Reading passage:
______________________________

AI-powered video extraction API for metadata, transcripts, faces, scenes, objects, and more
Project description
Media Engine
AI-powered video metadata extraction API for small TV stations and content creators. Provides a "file in → JSON out" API that extracts metadata, transcripts, faces, scenes, objects, CLIP embeddings, OCR text, and camera motion from video files.
Installation
# Apple Silicon Mac
pip install media-engine[mlx]
pip install https://github.com/harperreed/mlx_clip/archive/refs/heads/main.zip
# NVIDIA GPU
pip install media-engine[cuda]
# CPU only
pip install media-engine[cpu]
# Speaker diarization (optional, run after platform install)
pip install pyannote-audio
pip install --upgrade torch torchaudio torchvision
# Start the server
meng-server
Requirements: Python 3.12+, ffmpeg
Note: Speaker diarization requires a HuggingFace token with access to the pyannote models. Set
hf_tokenin~/.config/polybos/config.json. pyannote-audio pins an older torch version, so the two-step install above prevents a torch downgrade.
Features
- Metadata extraction - Duration, resolution, codec, GPS, device info (modular per-manufacturer)
- Transcription - Whisper with speaker diarization
- Face detection - DeepFace with embedding clustering
- Scene detection - PySceneDetect content-aware boundaries
- Object detection - YOLO or Qwen VLM
- CLIP embeddings - Per-scene similarity search
- OCR - PaddleOCR text extraction
- Motion analysis - Camera pan/tilt/zoom detection
- Shot type - Aerial, interview, b-roll classification
Quick Start
Docker (Recommended)
# Clone and run
git clone https://github.com/thetrainroom/media-engine.git
cd media-engine
# Start the server
docker compose up -d
# Test
curl http://localhost:8001/health
Mount your media folder:
MEDIA_PATH=/path/to/videos docker compose up -d
For NVIDIA GPU support (uses Dockerfile.cuda):
docker compose --profile gpu up -d
Or build manually:
docker build -f Dockerfile.cuda -t media-engine-gpu .
docker run -p 8001:8001 --gpus all -v /path/to/media:/media media-engine-gpu
Apple Silicon (Recommended: Native)
Docker on macOS runs in a Linux VM without Metal/MPS access. For GPU acceleration on Apple Silicon, run natively:
pip install media-engine[mlx]
pip install https://github.com/harperreed/mlx_clip/archive/refs/heads/main.zip
meng-server
A Dockerfile.mlx is provided for consistency, but will use CPU in Docker:
docker compose --profile mlx up -d
Development Installation
# Mac Apple Silicon
make install-mlx
# NVIDIA GPU
make install-cuda
# CPU only
make install-cpu
# Speaker diarization (optional)

______________________________

Listed records:
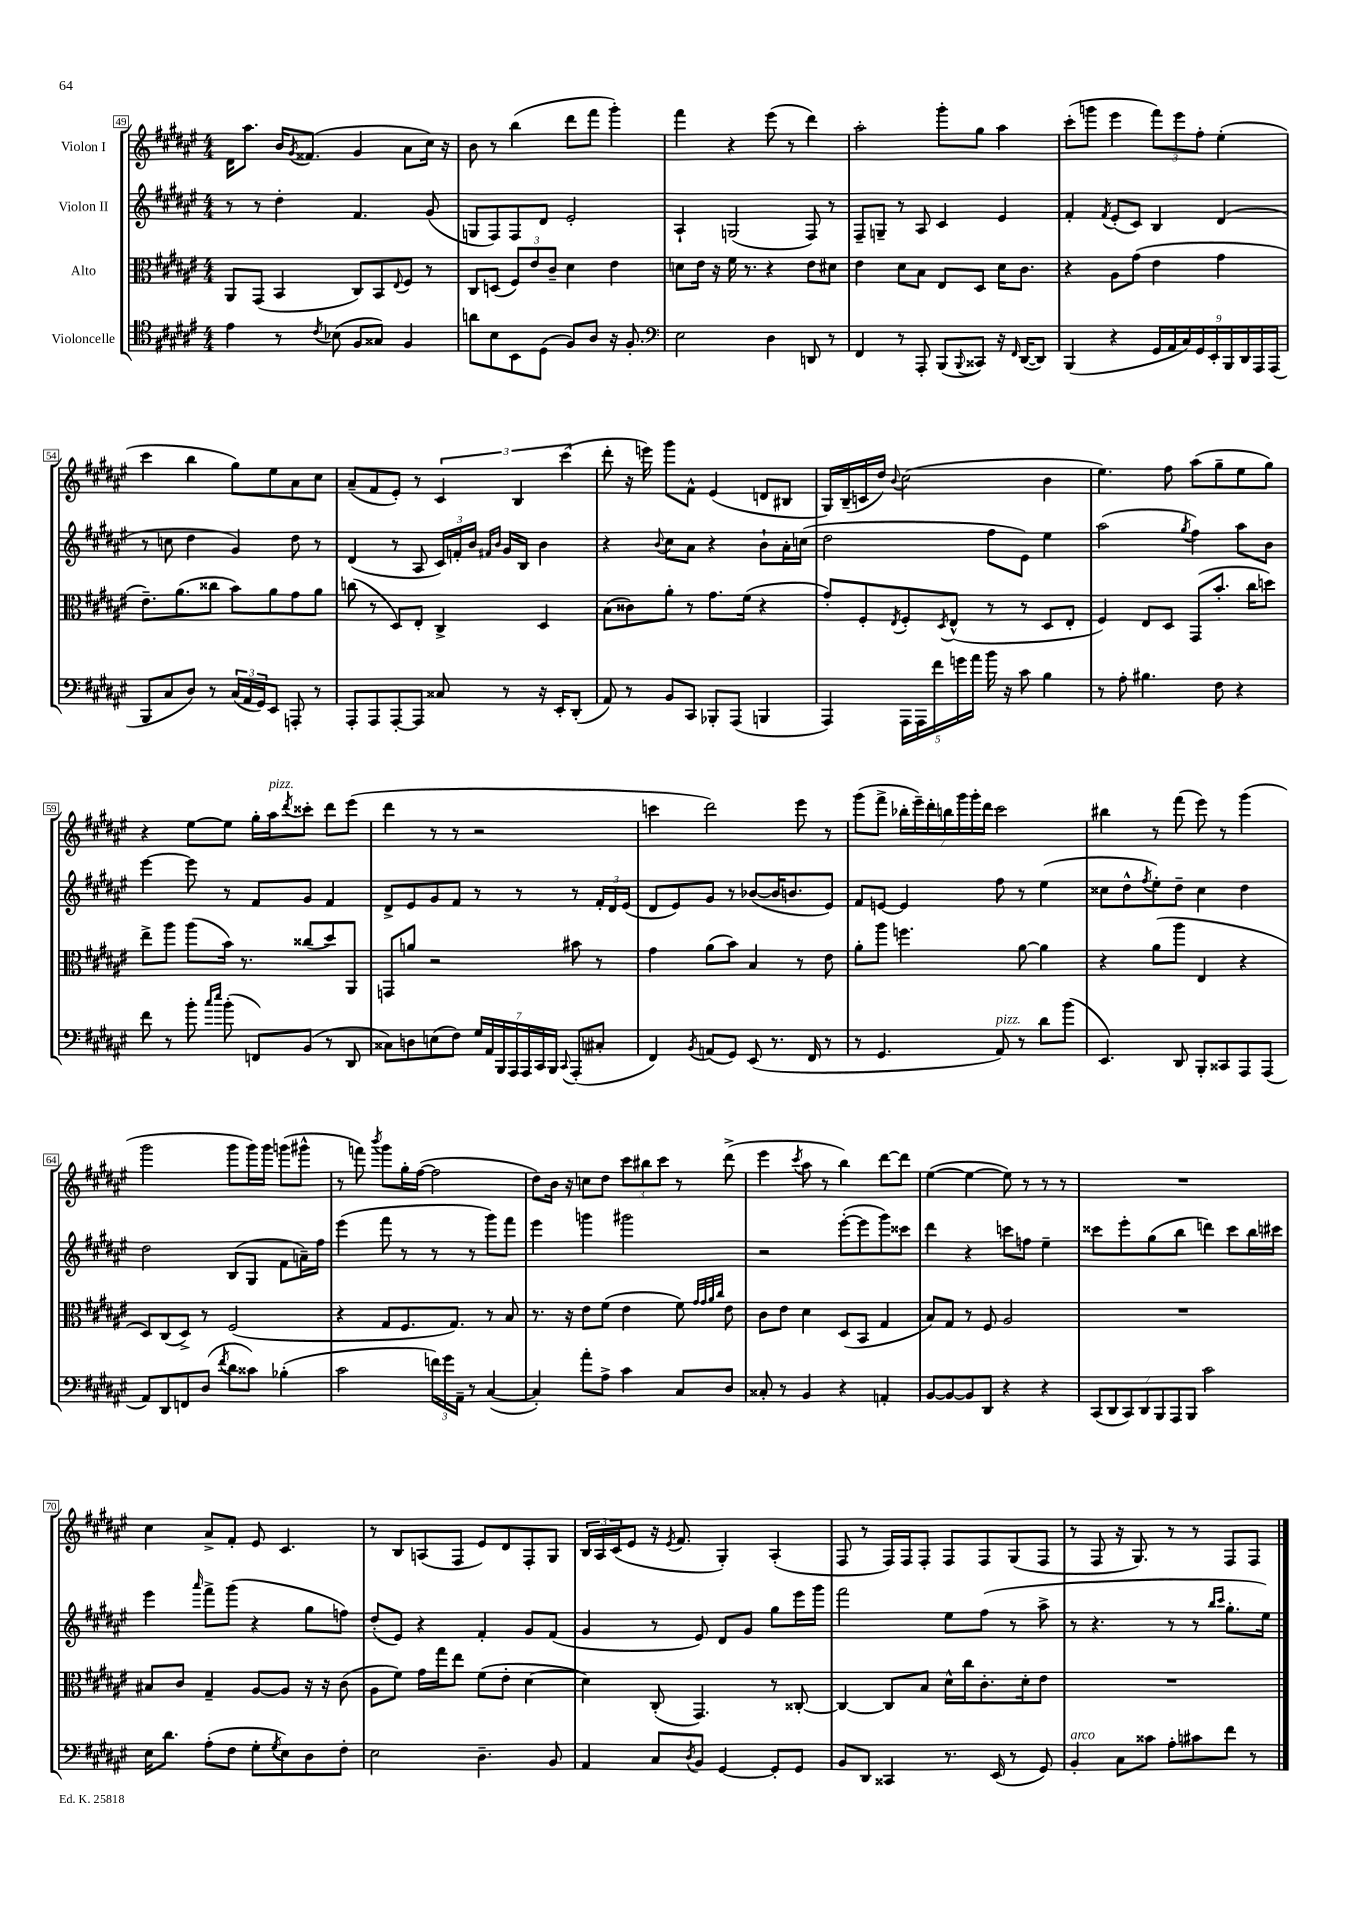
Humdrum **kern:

**kern	**kern	**kern	**kern
*staff4	*staff3	*staff2	*staff1
*clefC4	*clefC3	*clefG2	*clefG2
*k[f#c#g#d#a#e#]	*k[f#c#g#d#a#e#]	*k[f#c#g#d#a#e#]	*k[f#c#g#d#a#e#]
*M4/4	*M4/4	*M4/4	*M4/4
4e#\	8AA#/L	8r	16d#\LK
.	.	.	8.aa#\J
.	(8GG#/J	8r	.
8r	4BB/	4dd#'\	16b/LK
.	.	.	8qg#/
.	.	.	(8.f##/J
8qc#/	.	.	.
(8B-\	.	.	.
8F#/L	8C#/L)	4.f#/	4g#/
8G##/J)	8BB/	.	.
.	8qqE#/	.	.
4F#/	8F#/J	.	8a#\L
.	8r	(8g#/	16cc#\Jk)
.	.	.	16r
=	=	=	=
8a\L	8C#/L	8G/L	8b\
8B\	(8D/J	8F#/)	8r
8BB\	12F#/L)	8F#/	(4bb\
.	12e#/	.	.
(8D#\J	.	8d#/J	.
.	12c#~/J	.	.
8F#/L)	4d#\	2e#'/	8ddd#\L
8A#/J	.	.	8fff#\J
16r	4e#\	.	4ggg#'\)
8.F#'/	.	.	.
=	=	=	=
*clefF4	*	*	*
2E#\	8d\L	4A#`/	4fff#\
.	16e#\Jk	.	.
.	16r	.	.
.	16f#\	(2G/	4r
.	8.r	.	.
4D#\	4r	.	(8eee#\
.	.	.	8r
8DD/	8e#\L	8F#/)	4ddd#\)
8r	8d#\J	8r	.
=	=	=	=
4FF#/	4e#\	8F#~/L	2aa#'\
.	.	8G~/J	.
8r	8d#\L	8r	.
8AAA#'/	8B\J	8A#/	.
(8BBB/L	8E#/L	4c#/	8ggg#'\L
8qqBBB/	.	.	.
8CC##/J)	8D#/J	.	8gg#\J
16r	16d#\LK	4e#/	4aa#\
16qqFF#/	.	.	.
([16DD#/LK	8.c#\J	.	.
8DD#/]J)	.	.	.
=	=	=	=
(4BBB/	4r	4f#'/	(8ccc#'\L
.	.	.	8ggg\J
.	.	8qf#/	.
4r	8A#\L	(8e#'/L	4eee#\
.	(8g#\J	8c#/J)	.
18GG#/LL	4e#\	4B/	12fff#\L)
18AA#/	.	.	.
.	.	.	12eee#\
18C#/)	.	.	.
18GG#/	.	.	12ff#'\J
18EE#'/	.	.	.
.	4g#\	(4d#/	(4ee#'\
18BBB/	.	.	.
18DD#/	.	.	.
18AAA#/	.	.	.
(18AAA#/JJ	.	.	.
=	=	=	=
8BBB/L	8.e#~\L)	8r	4ccc#\
8C#/	.	8cc\	.
.	(8.a#\	.	.
8D#/J)	.	4dd#\	4bb\
8r	8cc##\J	.	.
(24C#/LL	8b\L)	4g#/)	8gg#\L)
24AA#/	.	.	.
24GG#/J)	.	.	.
8EE#/J	8a#\	.	8ee#\
8AAA'/	8g#\	8dd#\	8a#\
8r	8a#\J	8r	8cc#\J
=	=	=	=
8AAA#'/L	(8cc\	(4d#/	(8a#~/L
8AAA#/	8r	.	8f#/
[8AAA#'/	8D#/L)	8r	8e#'/J)
8AAA#/]J	8E#'/J	8A#/	8r
8C##/	4C#^/	24c#/LL)	6c#/
.	.	24f'/	.
.	.	24b/JJ	.
.	.	16qqf#/LL	.
.	.	16qqb/JJ	.
8r	.	16g#/LL	.
.	.	.	6B/
.	.	16B/JJ	.
16r	4D#/	4b\	.
16EE#'/LK	.	.	.
.	.	.	(6ccc#\
(8DD#'/J	.	.	.
=	=	=	=
8AA#/)	(8B\L	4r	8ddd#'\
8r	8c##\)	.	16r
.	.	.	16eee\)
.	.	8qqb/	.
8BB/L	8a#'\J	8cc#\L	8ggg#\L
8CC#/J	8r	8a#\J	8f#^^\J
8BBB-'/L	8.g#\L	4r	(4e#/
(8AAA#/J	.	.	.
.	(16f#\Jk	.	.
4BBB/	4r	8b`\L	8d/L
.	.	16a#'\L	8B#/J
.	.	(16cc\JJ	.
=	=	=	=
4AAA#/)	8g#'/L)	2dd#\	16G#/LL)
.	.	.	(16B~/
.	8F#'/	.	16c/
.	.	.	16dd#/JJ)
.	8qE#/	.	8qqb/
20AAA#\LL	8F#'/	.	(2cc#\
20AAA#\	.	.	.
20f#\	.	.	.
.	8qD#/	.	.
.	(8E#^^/J	.	.
20g\	.	.	.
20a#\JJ	.	.	.
16b\	8r	8ff#\L	.
16r	.	.	.
8c#\	8r	8e#\J)	.
4B\	8D#/L	4ee#\	4b\
.	8E#'/J	.	.
=	=	=	=
8r	4F#/)	(2aa#\	4.ee#\)
8A#'\	.	.	.
4.B#\	8E#/L	.	.
.	8D#/J	.	8ff#\
.	.	8qgg#/	.
.	(8GG#/L	4ff#\)	(8aa#\L
8F#\	8.b'/J	.	8gg#~\
4r	.	8aa#\L	8ee#\
.	16cc#\LK	.	.
.	8dd\J)	8b\J	8gg#\J)
=	=	=	=
8f#\	8ee#^\L	[4eee#\	4r
8r	8aa#\J	.	.
8b'\	(8aa#\L	8eee#\]	[8ee#\L
16qqcc#/LL	.	.	.
16qqee#/JJ	.	.	.
(8b'\	16b\Jk)	8r	8ee#\]J
.	8.r	.	.
8FF/L)	.	8f#/L	16gg#'\LL
.	.	.	16aa#\J
.	.	.	8qddd#/
(8BB/J	(8cc##/L	8g#/J	8ccc##'\J
8r	8dd#/)	4f#/	8ddd#\L
8DD#/	8AA#/J	.	(8eee#\J
=	=	=	=
8C##\L)	8GG/L	8d#^/L	4ddd#\
8D\	8a/J	8e#/	.
(8E\	2r	8g#/	8r
8F#\J)	.	8f#/J	8r
28G#/LL	.	8r	2r
28AA#/	.	.	.
28BBB/	.	.	.
28AAA#/	.	.	.
.	.	8r	.
28AAA#/	.	.	.
28CC#/	.	.	.
28BBB/JJ	.	.	.
8qqCC#/	.	.	.
(8AAA#'/L	8b#\	8r	.
8C#'/J	8r	24f#'/LL	.
.	.	24d#/	.
.	.	(24e#/JJ	.
=	=	=	=
4FF#/)	4g#\	8d#/L	4ccc\
.	.	8e#/)	.
8qBB/	.	.	.
(8AA/L	(8a#\L	8g#/J	2ddd#\)
8GG#/J)	8b\J)	8r	.
(8EE#/	4B/	([8b-/L	.
8.r	.	16b-/]K	.
.	.	8.b/	.
.	8r	.	8eee#\
16FF#/	.	.	.
8r	8e#\	8e#/J)	8r
=	=	=	=
8r	8a#'\L	8f#/L	(8ggg#\L
4.GG#/	8aa#\J	[8e/J	8fff#^\J
.	4.ff\	4e/]	28bb-'\LL
.	.	.	28eee#~\)
.	.	.	28ddd#'\
.	.	.	28bb\
.	.	.	28ggg#\
.	.	.	28ggg#'\
.	.	.	28ddd#\JJ
8AA#/)	.	8ff#\	2ccc#\
8r	[8a#\	8r	.
8d#\L	4a#\]	(4ee#\	.
(8b\J	.	.	.
=	=	=	=
4.EE#/)	4r	8cc##\L	4bb#\
.	.	8dd#^^\	.
.	.	8qff#/	.
.	(8a#\L	8ee#'\)	8r
8DD#/	8aa#\J	8dd#~\J	(8fff#\
8BBB'/L	4E#/	4cc##\	8eee#\)
8CC##/	.	.	8r
8AAA#/	4r	4dd#\	(4ggg#\
(8AAA#/J	.	.	.
=	=	=	=
8AA#/L)	8D#/L)	2dd#\	2ggg#\
8DD#/	(8C#/	.	.
8FF/	8D#^/J)	.	.
(8D#/J	8r	.	.
8qf#/	.	.	.
8d#\L	(2F#/	(8B/L	8ggg#\L
8c##\J)	.	8G#/J	16ggg#\L)
.	.	.	16ggg#\JJ
(4B-'\	.	8f#\L	(8ggg\L
.	.	16a~\L)	8ggg#^^\J
.	.	16ff#\JJ	.
=	=	=	=
2c#\	4r	(4eee#\	8r
.	.	.	8fff\)
.	.	.	8qbbb/
.	8G#/L	8fff#\	8ggg#\L
.	8.F#/	8r	16gg#'\L
.	.	.	([16ff#\JJ
24f\LL)	.	8r	2ff#\]
24g#\	.	.	.
.	8.G#/J)	.	.
24AA#~\JJ	.	.	.
8r	.	8r	.
([4C#/	8r	8ggg#\L)	.
.	8B/	8fff#\J	.
=	=	=	=
4C#'/])	8.r	4eee#\	8dd#\L)
.	.	.	16b\Jk
.	16r	.	16r
8a#'\L	8e#\L	4ggg\	8cc\L
8A#^\J	(8f#\J	.	8dd#\J
4c#\	4e#\	2ggg#\	12ccc#\L
.	.	.	12bb#\
.	.	.	12ccc#\J
8C#/L	8f#\)	.	8r
.	32qqg#/LLL	.	.
.	32qqg#/	.	.
.	32qqa#/	.	.
.	32qqcc#/JJJ	.	.
8D#/J	8e#\	.	(8ddd#^\
=	=	=	=
8C##'/	8c#\L	2r	4eee#\
8r	8e#\J	.	.
.	.	.	8qccc#/
4BB/	4d#\	.	8aa#\
.	.	.	8r
4r	(8D#/L	([8eee#'\L	4bb\)
.	8BB/J	8eee#\]	.
4AA'/	4G#/	8ggg#\)	[8ddd#\L
.	.	8ccc##\J	8ddd#\]J
=	=	=	=
[8BB/L	8B/L)	4ddd#\	([4ee#\
8BB/_	8G#/J	.	.
8BB/]	8r	4r	4ee#\_
8DD#/J	8F#/	.	.
4r	2A#/	8ccc\L	8ee#\])
.	.	8ff\J	8r
4r	.	4ee#~\	8r
.	.	.	8r
=	=	=	=
(14CC#/L	1r	8ccc##\L	1r
14DD#/	.	.	.
.	.	8eee#'\	.
14CC#/)	.	.	.
14DD#/	.	.	.
.	.	(8gg#\	.
14BBB/	.	.	.
14AAA#/	.	.	.
.	.	8bb\J	.
14BBB/J	.	.	.
2c#\	.	4ddd\)	.
.	.	8ccc##\L	.
.	.	16bb\L	.
.	.	16ccc#\JJ	.
=	=	=	=
16E#\LK	8B#/L	4eee#\	4cc#\
8.d#\J	.	.	.
.	8c#/J	.	.
.	.	16qqaaa#/	.
(8A#'\L	4G#~/	8fff#^\L	8a#^/L
8F#\J	.	(8ggg#\J	8f#'/J
8G#'\L	[8A#/L	4r	8e#/
8qG#/	.	.	.
8E#\)	8A#/]J	.	4.c#/
8D#\	16r	8gg#\L	.
.	16r	.	.
8F#'\J	(8c#\	8ff\J)	.
=	=	=	=
2E#\	8A#\L	(8dd#'/L	8r
.	8f#\J)	8e#/J)	8B/L
.	16g#\LL	4r	(8A/
.	16gg#\J	.	.
.	8ee#\J	.	8F#/J
4.D#~\	(8f#\L	4f#'/	8e#/L)
.	8e#'\J	.	8d#/
.	[4d#\	8g#/L	8F#'/
8BB/	.	(8f#/J	8G#/J
=	=	=	=
4AA#/	4d#\])	4g#/	24B/LL
.	.	.	24A#/
.	.	.	(24c#/J
.	.	.	8e#/J
8C#/L	(8C#'/	8r	16r
.	.	.	8qe#/
.	.	.	8.f#/
8qD#/	.	.	.
8BB/J	4.GG#/)	8e#/)	.
[4GG#/	.	8d#/L	4G#'/)
.	.	8g#/J	.
8GG#'/]L	8r	8gg#\L	(4A#'/
8GG#/J	[8C##'/	16eee#\L	.
.	.	16ggg#\JJ	.
=	=	=	=
8BB/L	4C##/_	2fff#\	8F#/
8DD#/J	.	.	8r
4CC##/	8C##/]L	.	16F#/LL)
.	.	.	16F#/J
.	8B/J	.	8F#'/J
8.r	16d#^^\LL	8ee#\L	8F#/L
.	16cc#\J	.	.
.	8.c#'\	(8ff#\J	8F#/
(16EE#/	.	.	.
8r	.	8r	(8G#/
.	16d#'\k	.	.
8GG#/)	8e#\J	8aa#^\	8F#/J
=	=	=	=
4BB'/	1r	8r	8r
.	.	4.r	8F#/
8C#\L	.	.	16r
.	.	.	8.G#/)
8c##\J	.	.	.
8A#'\L	.	8r	8r
8c#\	.	8r	8r
.	.	16qqbb/LL	.
.	.	16qqccc#/JJ	.
8f#\J	.	8.gg#'\L	8F#/L
8r	.	.	8F#/J
.	.	16ee#\Jk)	.
==	==	==	==
*-	*-	*-	*-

______________________________

According to the Media Engine page, why does Docker on macOS not provide GPU acceleration on Apple Silicon?

Docker on macOS runs in a Linux VM without Metal/MPS access.